私が今まで聴いたことのあるメタルのバンドの中で、もっとも偉大なバンドだと思うのは METALLICA なんですが、その理由は単純で、『Kill ‘Em All』というアルバムを作ったから。では『Kill ‘Em All』の何をそんなに評価しているのかというと、あの殺気にも近い緊張感であったり勢いなんですね。
そういった意味では前作の『St. Anger』って自分の中では非常に評価の高い作品なんだけど、その後のライヴでは昔の曲のオンパレード、挙句の果てには『Master of Puppets』の完全再現(過去記事)なんかしたりして、『St. Anger』でせっかく掴んだものを自ら手放しているような印象さえ抱いたものでした。
そして前作から5年ぶりとなる『DEATH MAGNETIC』は予想通りの原点回帰作。なんでもプロデューサーの Rick Rubin の提案だったようで、「変化を求めるあまり、自分の得意なものを避ける必要はない」っていうのはそのとおりだと思うんだけど、じゃぁ今の自分たちに昔みたいなことが出来るかっていると、それはまた全然別問題なわけで、精神的にも年齢的にも、また環境的にも昔の METALLICA になど戻れるはずがない。そこを『LOAD』『RELORD』で学んだ現代的な方法論と、独特すぎる音作りで補完してみせたのが『St. Anger』だったのに、それを捨てて体裁だけ繕ってみても、そんな作品は退屈なだけ。
個人的には、『LOAD』『RELORD』で垣間見せた、 James Hetfield の歌ものシンガーとしての魅力に焦点を当てた作品を作るのが、バンドの方向性としては一番自然なように思えるんだけど、それはそれで予定調和すぎてつまらないのかもしれないし、かといって本作はメタルとしては角が立ったところがなさ過ぎる。

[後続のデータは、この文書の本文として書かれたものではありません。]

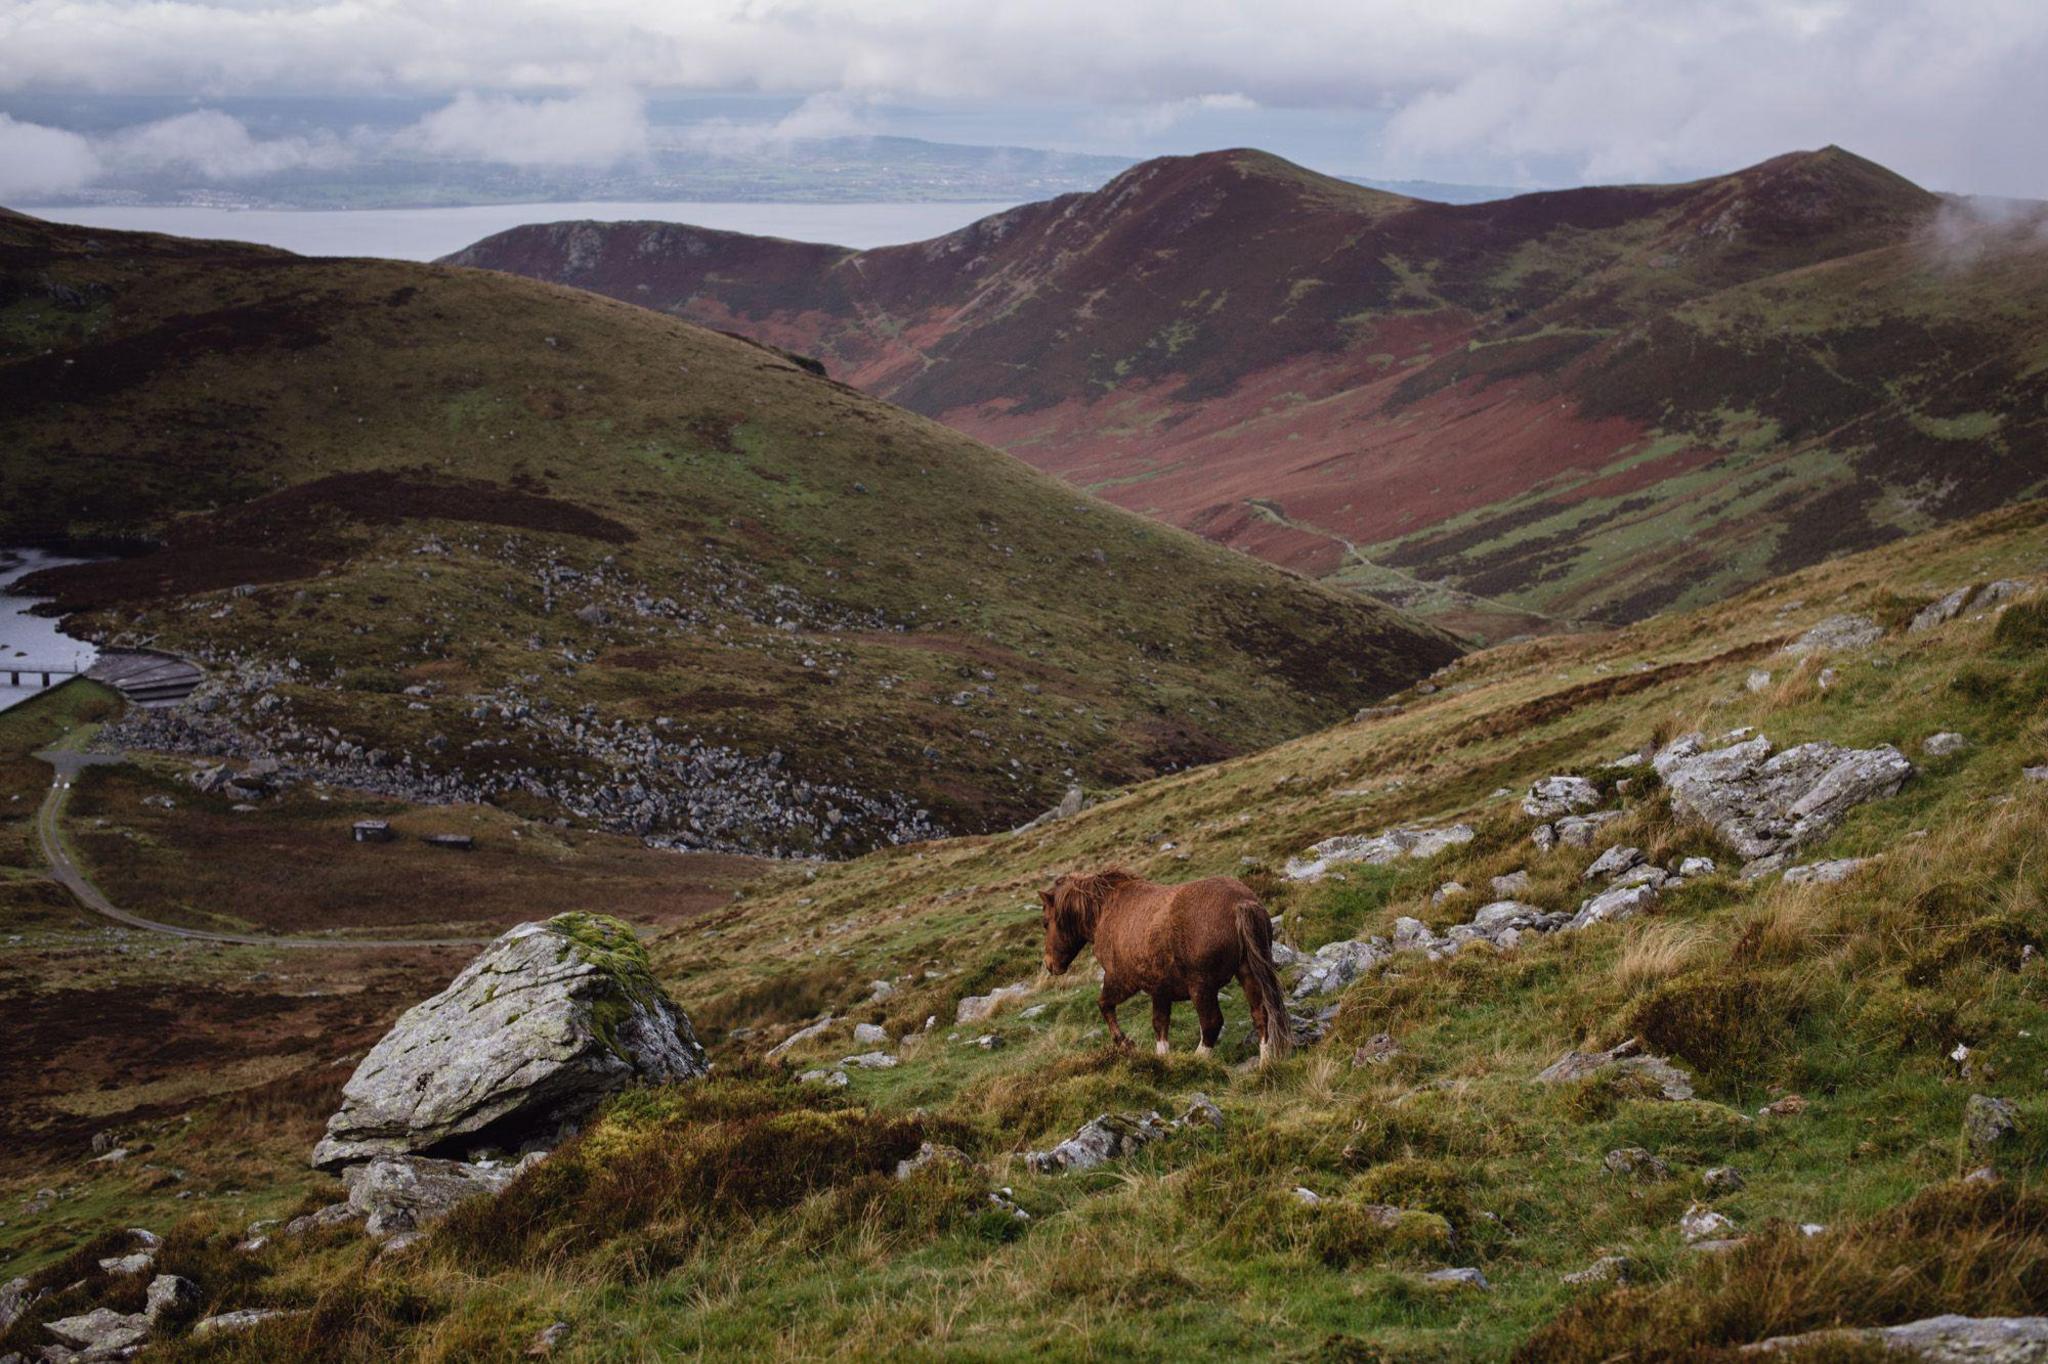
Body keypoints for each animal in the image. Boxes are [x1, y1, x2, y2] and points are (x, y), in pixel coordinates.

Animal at [1048, 872, 1286, 1064]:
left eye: (1045, 923)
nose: (1050, 965)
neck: (1107, 909)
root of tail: (1240, 903)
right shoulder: (1160, 989)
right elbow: (1160, 1024)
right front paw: (1161, 1057)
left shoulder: (1121, 980)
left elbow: (1104, 1005)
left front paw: (1125, 1043)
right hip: (1247, 973)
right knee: (1261, 1014)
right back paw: (1266, 1061)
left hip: (1201, 987)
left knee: (1212, 1022)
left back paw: (1196, 1060)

まぁ私は1枚目が最高、評価の高い2枚目と3枚目はその1枚目の残り香で何とか体裁を保っただけ、と考えているかなり極端な人間なんで、普通に METALLICA 聴いてる人の実感とかなりかけ離れているのは間違いないんだろうけど、それでもこの作品が絶賛でもって向かえらるのって、それこそ予定調和の極みのように思えるのだが。